PARIS (09-04-95) - Oracle Corp.'s Larry Ellison and Microsoft Corp.'s Bill Gates today offered vastly different visions of how today's computer companies will be able to plug into the consumer market of the future.
The two information technology industy leaders both said, however, that the Internet is helping to move the industry from a desktop-centric to a network-centric view of computing. Gates, Ellison and market analysts spoke to the European IT Forum 1995, sponsored by market-research company International Data Corp.
Widespread interest in the Internet and the convergence of the computer, broadcast and consumer electronics industries are providing new opportunities for IT companies, according to David Moschella, a senior vice president at IDC.
Moschella said the big question for the IT industry is whether "PC companies transform themselves to take advantage of the revolution in communications."
As examples of what Oracle is doing to take advantage of the exploding interest in the Internet, Ellison today showed off upcoming Oracle Web server and browser software.
Oracle has the upper hand in efforts to deliver multimedia content to users over the Internet, said Ellison, because the company is focused on database technology.
"Oracle does one thing, and one thing only, very well -- we deliver vast amounts of data to users," he said.
To demonstrate that the company is on track to bring its database technology to the Internet, Ellison showed off how Oracle's new World Wide Web software could be used to dial from Paris into a server in California.
Using the Web browser, Ellison dialed over an ISDN line into the company's Web server, located in California, and proceeded to pick selections from a music library, listening to songs from various artists and playing a music video.
"The Internet Web browser browses video and is programmable ... it has the Java language built into it," said Ellison, explaining that the browser can be programmed to search on user-defined criteria. The Java language is a SunSoft, Inc. authoring tool that allows users to download executable prgrams from the Internet or other networks. The new browser is also NetScape compatible, Ellison added.
Ellison said that Oracle was trying to coordinate the timing of the new Internet tools and the new version of the company's database, but even if the new tools -- set for release in Novemeber -- are available first, they will be incorporated into Oracle 7.3 as soon as it is available.
The new programmable Web tools are easy enough to use to let consumers explore the Internet on their own, said Ellison.

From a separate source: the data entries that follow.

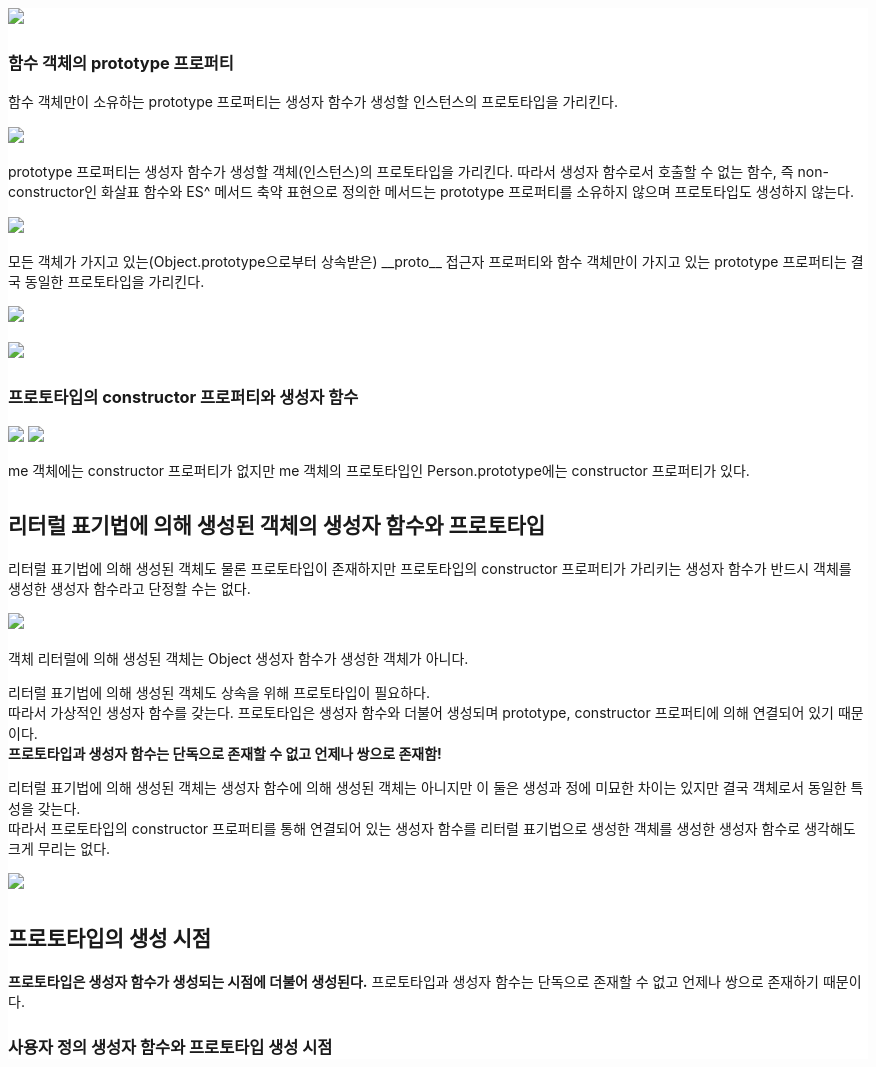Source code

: ![](https://velog.velcdn.com/images/pmj9498/post/25e34cf4-eab2-42b8-91ae-7ddb1a3da73e/image.png)

### 함수 객체의 prototype 프로퍼티

함수 객체만이 소유하는 prototype 프로퍼티는 생성자 함수가 생성할 인스턴스의 프로토타입을 가리킨다.

![](https://velog.velcdn.com/images/pmj9498/post/6d9b6b4b-7db9-4608-8f14-23848108d8d2/image.png)

prototype 프로퍼티는 생성자 함수가 생성할 객체(인스턴스)의 프로토타입을 가리킨다. 따라서 생성자 함수로서 호출할 수 없는 함수, 즉 non-constructor인 화살표 함수와 ES^ 메서드 축약 표현으로 정의한 메서드는 prototype 프로퍼티를 소유하지 않으며 프로토타입도 생성하지 않는다.

![](https://velog.velcdn.com/images/pmj9498/post/41bf1caa-dcb9-416c-b846-d5a87e0111a3/image.png)

모든 객체가 가지고 있는(Object.prototype으로부터 상속받은) \_\_proto\_\_ 접근자 프로퍼티와 함수 객체만이 가지고 있는 prototype 프로퍼티는 결국 동일한 프로토타입을 가리킨다.

![](https://velog.velcdn.com/images/pmj9498/post/e2655147-1cf7-43d9-a14d-96f9bed51ed1/image.png)

![](https://velog.velcdn.com/images/pmj9498/post/74054a67-78f6-48b1-84d5-9b0d0ccbf9e5/image.png)

### 프로토타입의 constructor 프로퍼티와 생성자 함수

![](https://velog.velcdn.com/images/pmj9498/post/c860bf85-f461-455a-873a-f0614690d685/image.png)
![](https://velog.velcdn.com/images/pmj9498/post/8bed09d4-f402-4064-94a9-a476ae24a0f6/image.png)

me 객체에는 constructor 프로퍼티가 없지만 me 객체의 프로토타입인 Person.prototype에는 constructor 프로퍼티가 있다.

## 리터럴 표기법에 의해 생성된 객체의 생성자 함수와 프로토타입

리터럴 표기법에 의해 생성된 객체도 물론 프로토타입이 존재하지만 프로토타입의 constructor 프로퍼티가 가리키는 생성자 함수가 반드시 객체를 생성한 생성자 함수라고 단정할 수는 없다.

![](https://velog.velcdn.com/images/pmj9498/post/6e6df634-f8d8-4579-ad77-52c9e4c2e5d8/image.png)

객체 리터럴에 의해 생성된 객체는 Object 생성자 함수가 생성한 객체가 아니다.

리터럴 표기법에 의해 생성된 객체도 상속을 위해 프로토타입이 필요하다.  
따라서 가상적인 생성자 함수를 갖는다. 프로토타입은 생성자 함수와 더불어 생성되며 prototype, constructor 프로퍼티에 의해 연결되어 있기 때문이다.  
**프로토타입과 생성자 함수는 단독으로 존재할 수 없고 언제나 쌍으로 존재함!**

리터럴 표기법에 의해 생성된 객체는 생성자 함수에 의해 생성된 객체는 아니지만 이 둘은 생성과 정에 미묘한 차이는 있지만 결국 객체로서 동일한 특성을 갖는다.  
따라서 프로토타입의 constructor 프로퍼티를 통해 연결되어 있는 생성자 함수를 리터럴 표기법으로 생성한 객체를 생성한 생성자 함수로 생각해도 크게 무리는 없다.

![](https://velog.velcdn.com/images/pmj9498/post/a20876dc-2f47-4281-9026-509d6c7dbe9c/image.png)

## 프로토타입의 생성 시점

**프로토타입은 생성자 함수가 생성되는 시점에 더불어 생성된다.** 프로토타입과 생성자 함수는 단독으로 존재할 수 없고 언제나 쌍으로 존재하기 때문이다.

### 사용자 정의 생성자 함수와 프로토타입 생성 시점
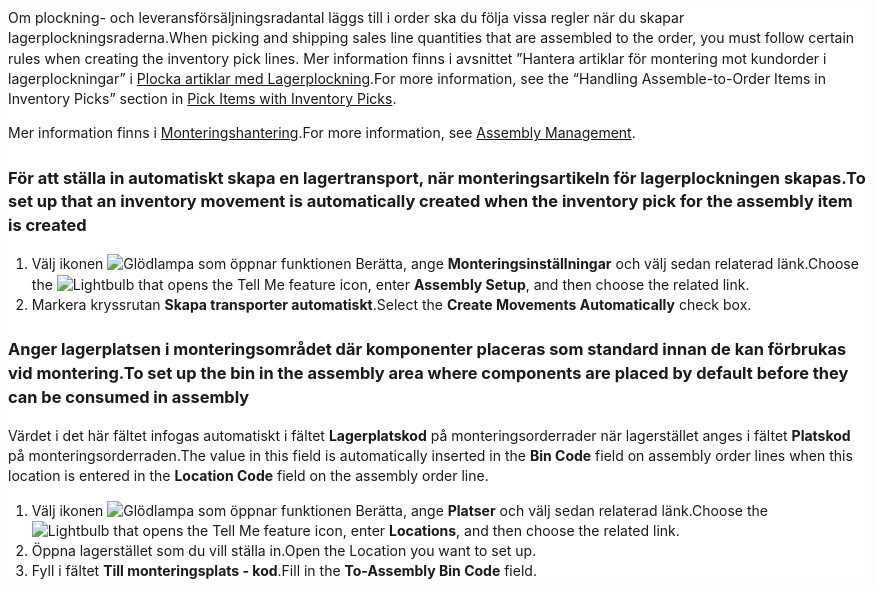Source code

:<span data-ttu-id="0a61e-146">Om plockning- och leveransförsäljningsradantal läggs till i order ska du följa vissa regler när du skapar lagerplockningsraderna.</span><span class="sxs-lookup"><span data-stu-id="0a61e-146">When picking and shipping sales line quantities that are assembled to the order, you must follow certain rules when creating the inventory pick lines.</span></span> <span data-ttu-id="0a61e-147">Mer information finns i avsnittet ”Hantera artiklar för montering mot kundorder i lagerplockningar” i [Plocka artiklar med Lagerplockning](warehouse-how-to-pick-items-with-inventory-picks.md).</span><span class="sxs-lookup"><span data-stu-id="0a61e-147">For more information, see the “Handling Assemble-to-Order Items in Inventory Picks” section in [Pick Items with Inventory Picks](warehouse-how-to-pick-items-with-inventory-picks.md).</span></span>

<span data-ttu-id="0a61e-148">Mer information finns i [Monteringshantering](assembly-assemble-items.md).</span><span class="sxs-lookup"><span data-stu-id="0a61e-148">For more information, see [Assembly Management](assembly-assemble-items.md).</span></span>

### <a name="to-set-up-that-an-inventory-movement-is-automatically-created-when-the-inventory-pick-for-the-assembly-item-is-created"></a><span data-ttu-id="0a61e-149">För att ställa in automatiskt skapa en lagertransport, när monteringsartikeln för lagerplockningen skapas.</span><span class="sxs-lookup"><span data-stu-id="0a61e-149">To set up that an inventory movement is automatically created when the inventory pick for the assembly item is created</span></span>
1. <span data-ttu-id="0a61e-150">Välj ikonen ![Glödlampa som öppnar funktionen Berätta](media/ui-search/search_small.png "Berätta vad du vill göra"), ange **Monteringsinställningar** och välj sedan relaterad länk.</span><span class="sxs-lookup"><span data-stu-id="0a61e-150">Choose the ![Lightbulb that opens the Tell Me feature](media/ui-search/search_small.png "Tell me what you want to do") icon, enter **Assembly Setup**, and then choose the related link.</span></span>
2. <span data-ttu-id="0a61e-151">Markera kryssrutan **Skapa transporter automatiskt**.</span><span class="sxs-lookup"><span data-stu-id="0a61e-151">Select the **Create Movements Automatically** check box.</span></span>

### <a name="to-set-up-the-bin-in-the-assembly-area-where-components-are-placed-by-default-before-they-can-be-consumed-in-assembly"></a><span data-ttu-id="0a61e-152">Anger lagerplatsen i monteringsområdet där komponenter placeras som standard innan de kan förbrukas vid montering.</span><span class="sxs-lookup"><span data-stu-id="0a61e-152">To set up the bin in the assembly area where components are placed by default before they can be consumed in assembly</span></span>
<span data-ttu-id="0a61e-153">Värdet i det här fältet infogas automatiskt i fältet **Lagerplatskod** på monteringsorderrader när lagerstället anges i fältet **Platskod** på monteringsorderraden.</span><span class="sxs-lookup"><span data-stu-id="0a61e-153">The value in this field is automatically inserted in the **Bin Code** field on assembly order lines when this location is entered in the **Location Code** field on the assembly order line.</span></span>

1. <span data-ttu-id="0a61e-154">Välj ikonen ![Glödlampa som öppnar funktionen Berätta](media/ui-search/search_small.png "Berätta vad du vill göra"), ange **Platser** och välj sedan relaterad länk.</span><span class="sxs-lookup"><span data-stu-id="0a61e-154">Choose the ![Lightbulb that opens the Tell Me feature](media/ui-search/search_small.png "Tell me what you want to do") icon, enter **Locations**, and then choose the related link.</span></span>
2. <span data-ttu-id="0a61e-155">Öppna lagerstället som du vill ställa in.</span><span class="sxs-lookup"><span data-stu-id="0a61e-155">Open the Location you want to set up.</span></span>
3. <span data-ttu-id="0a61e-156">Fyll i fältet **Till monteringsplats - kod**.</span><span class="sxs-lookup"><span data-stu-id="0a61e-156">Fill in the **To-Assembly Bin Code** field.</span></span>
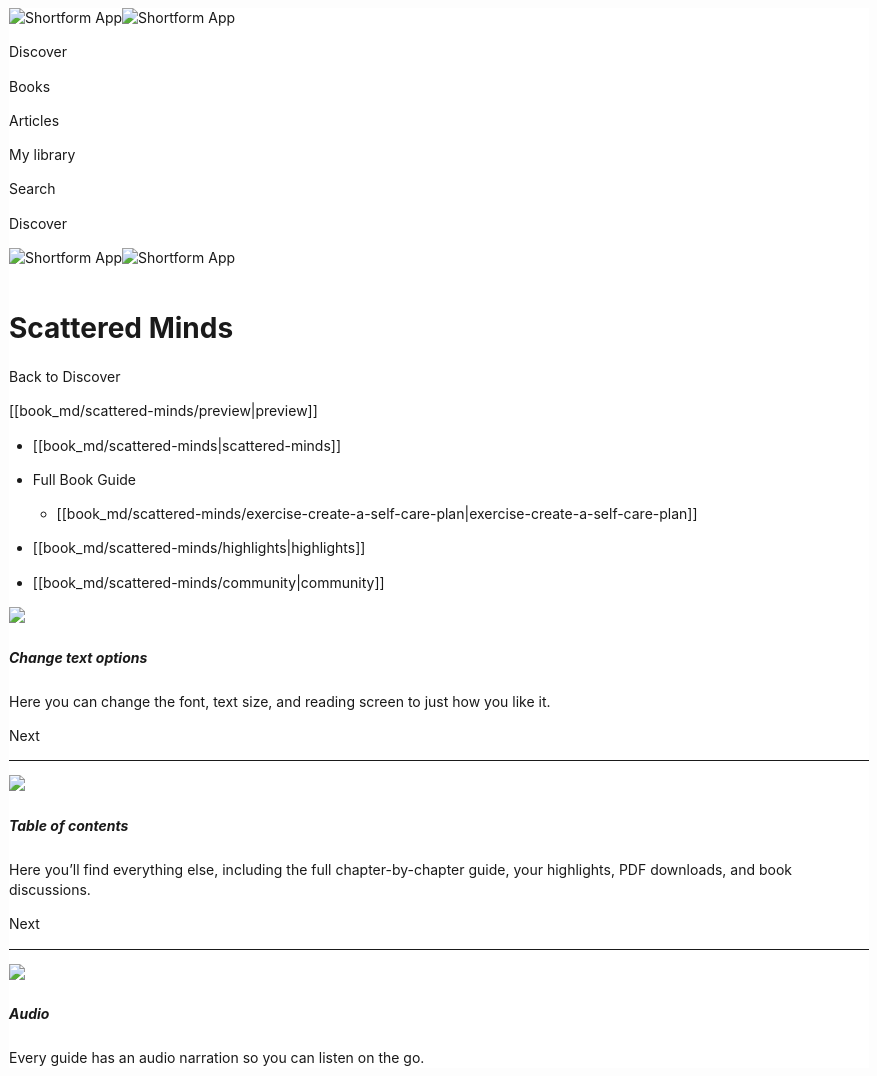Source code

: ![Shortform App](/img/logo.36a2399e.svg)![Shortform App](/img/logo-dark.70c1b072.svg)

Discover

Books

Articles

My library

Search

Discover

![Shortform App](/img/logo.36a2399e.svg)![Shortform App](/img/logo-dark.70c1b072.svg)

# Scattered Minds

Back to Discover

[[book_md/scattered-minds/preview|preview]]

  * [[book_md/scattered-minds|scattered-minds]]
  * Full Book Guide

    * [[book_md/scattered-minds/exercise-create-a-self-care-plan|exercise-create-a-self-care-plan]]
  * [[book_md/scattered-minds/highlights|highlights]]
  * [[book_md/scattered-minds/community|community]]



![](/img/tutorial-fonts.175b2111.svg)

##### Change text options

Here you can change the font, text size, and reading screen to just how you like it. 

Next

  *   *   *   *   * 


![](/img/tutorial-menu.4c76dd27.svg)

##### Table of contents

Here you’ll find everything else, including the full chapter-by-chapter guide, your highlights, PDF downloads, and book discussions. 

Next

  *   *   *   *   * 


![](/img/tutorial-player.d25b1afb.svg)

##### Audio

Every guide has an audio narration so you can listen on the go. 
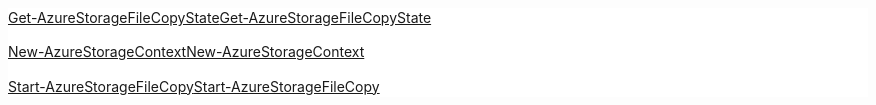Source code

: [<span data-ttu-id="a3a1b-158">Get-AzureStorageFileCopyState</span><span class="sxs-lookup"><span data-stu-id="a3a1b-158">Get-AzureStorageFileCopyState</span></span>](./Get-AzureStorageFileCopyState.md)

[<span data-ttu-id="a3a1b-159">New-AzureStorageContext</span><span class="sxs-lookup"><span data-stu-id="a3a1b-159">New-AzureStorageContext</span></span>](./New-AzureStorageContext.md)

[<span data-ttu-id="a3a1b-160">Start-AzureStorageFileCopy</span><span class="sxs-lookup"><span data-stu-id="a3a1b-160">Start-AzureStorageFileCopy</span></span>](./Start-AzureStorageFileCopy.md)
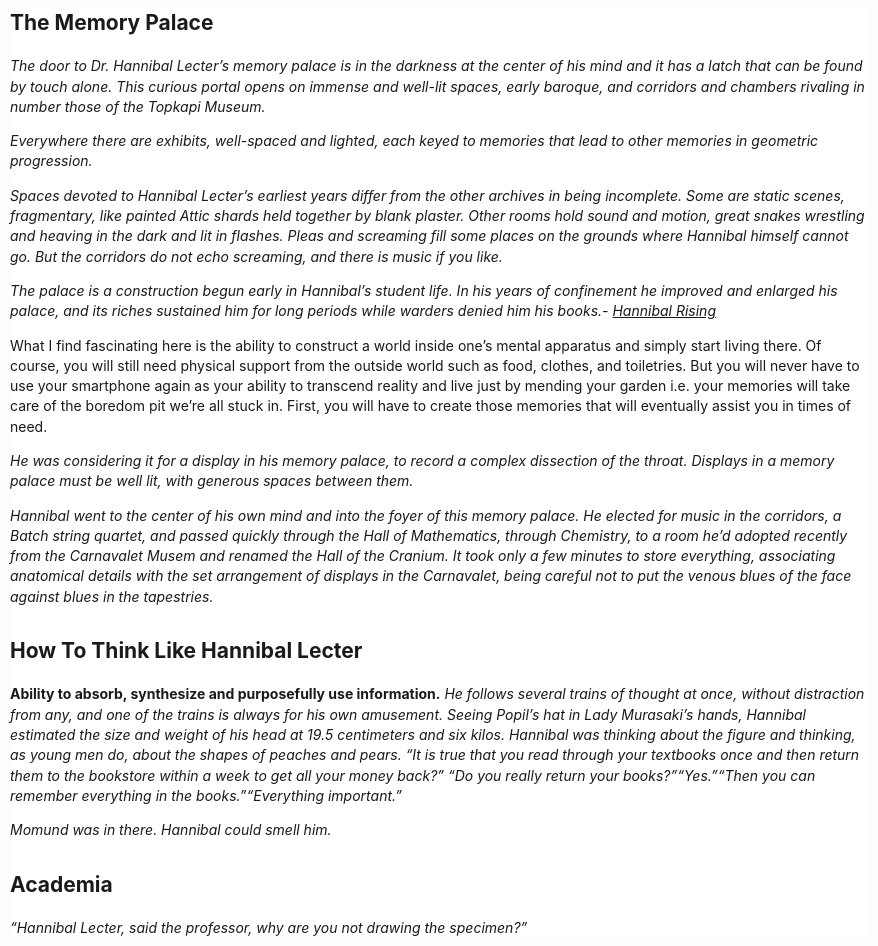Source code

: ## **The Memory Palace**


*The door to Dr. Hannibal Lecter’s memory palace is in the darkness at the center of his mind and it has a latch that can be found by touch alone. This curious portal opens on immense and well-lit spaces, early baroque, and corridors and chambers rivaling in number those of the Topkapi Museum.*

*Everywhere there are exhibits, well-spaced and lighted, each keyed to memories that lead to other memories in geometric progression.*

*Spaces devoted to Hannibal Lecter’s earliest years differ from the other archives in being incomplete. Some are static scenes, fragmentary, like painted Attic shards held together by blank plaster. Other rooms hold sound and motion, great snakes wrestling and heaving in the dark and lit in flashes. Pleas and screaming fill some places on the grounds where Hannibal himself cannot go. But the corridors do not echo screaming, and there is music if you like.*

*The palace is a construction begun early in Hannibal’s student life. In his years of confinement he improved and enlarged his palace, and its riches sustained him for long periods while warders denied him his books.-* *[Hannibal Rising](https://www.amazon.co.uk/Hannibal-Rising-Lecter-Thomas-Harris/dp/0099532956)*

What I find fascinating here is the ability to construct a world inside one’s mental apparatus and simply start living there. Of course, you will still need physical support from the outside world such as food, clothes, and toiletries. But you will never have to use your smartphone again as your ability to transcend reality and live just by mending your garden i.e. your memories will take care of the boredom pit we’re all stuck in. First, you will have to create those memories that will eventually assist you in times of need.

*He was considering it for a display in his memory palace, to record a complex dissection of the throat. Displays in a memory palace must be well lit, with generous spaces between them.*

*Hannibal went to the center of his own mind and into the foyer of this memory palace. He elected for music in the corridors, a Batch string quartet, and passed quickly through the Hall of Mathematics, through Chemistry, to a room he’d adopted recently from the Carnavalet Musem and renamed the Hall of the Cranium. It took only a few minutes to store everything, associating anatomical details with the set arrangement of displays in the Carnavalet, being careful not to put the venous blues of the face against blues in the tapestries.*

## **How To Think Like Hannibal Lecter**


**Ability to absorb, synthesize and purposefully use information.** *He follows several trains of thought at once, without distraction from any, and one of the trains is always for his own amusement. Seeing Popil’s hat in Lady Murasaki’s hands, Hannibal estimated the size and weight of his head at 19.5 centimeters and six kilos. Hannibal was thinking about the figure and thinking, as young men do, about the shapes of peaches and pears. “It is true that you read through your textbooks once and then return them to the bookstore within a week to get all your money back?” “Do you really return your books?”“Yes.”“Then you can remember everything in the books.”“Everything important.”*

*Momund was in there. Hannibal could smell him.*

## **Academia**


*“Hannibal Lecter, said the professor, why are you not drawing the specimen?”*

"The Micosoft Network is probably the last of the on-line services to be built on the Club Med model -- come on in and you're safe," said Ellison. "The Internet model is a little riskier but richer culturally."
Ellison's vision of what the PC will look like in the near future also differed from the vision offered by Gates later in the day.
"We believe the world is moving from a desktop point of view to a network-centric point of view, and when you have a network-centric point of view you don't need a device as complicated as a PC," said Ellison. "You can get a terminal for as much as US$400 to $500."
In Ellison's view, software, applications and content will reside on the network, and users will have terminals in their homes to select what they want from the network. Users will want to avoid PC hardware and support services that cost up to $5,000 per year per desktop, said Ellison.
The device that consumers will want can be considered a type of "Internet appliance," Ellsion said.
"A PC is a ridiculous device; the idea is so complicated and expensive," he said. "What the world really wants is to plug into a wall to get electronic power and plug in to get data."
Gates, speaking later in the morning, also focused on the communications theme.
"Multimedia is becoming standard on PCs," Gates said. "The key theme is the idea of the PC as communication tool."
However, Gates differed sharply from Ellison in his vision of the future form of the PC. PCs will not turn into dumb terminals, said Gates, and will need intelligence and storage capacity.
"You'll still need a way of storing the applications that you download from the network, and your personal data," said Gates.
But PCs will be transformed, he said.
"You'll find that the PC will take on new forms; wallet PCs will be carried around and you'll see kiosk PCs and portable PCs that will all be hooked up into a unified network that provides a rich set of applications."
Gates also said that over the next year, Microsoft will work with a major computer vendor to develop a wallet-sized PC, a concept that he has often expounded on during keynote speeches but the likes of which has never come to market. This could be in part to the lack of success that other handheld computers have experienced, he noted.
"I expected [Apple Computer Inc.'s] Newton and General Magic [Inc.] to do better, it's stunning how poorly those products have done," he said.
Yet Microsoft remains committed to the walet PC, he said, and plans to co-develop a product that will carry a price tag of under US$500, that will have good wireless communications abilities, and that will provide connectivity with PCs, he said.
Microsoft is also working with telecommunications companies to develop telecom infrastructures so that the cost of communication-- apart from data and content--will be "almost free."
Though Gates' and Ellison's ideas about how the PC will change differed, most speakers agreed that communications is the central theme to today's IT industry.
"This is the most exciting period in our industry since the beginning of the peronal computer industry," said IDC's Moschella. "The industry has rediscovered a sense of mission."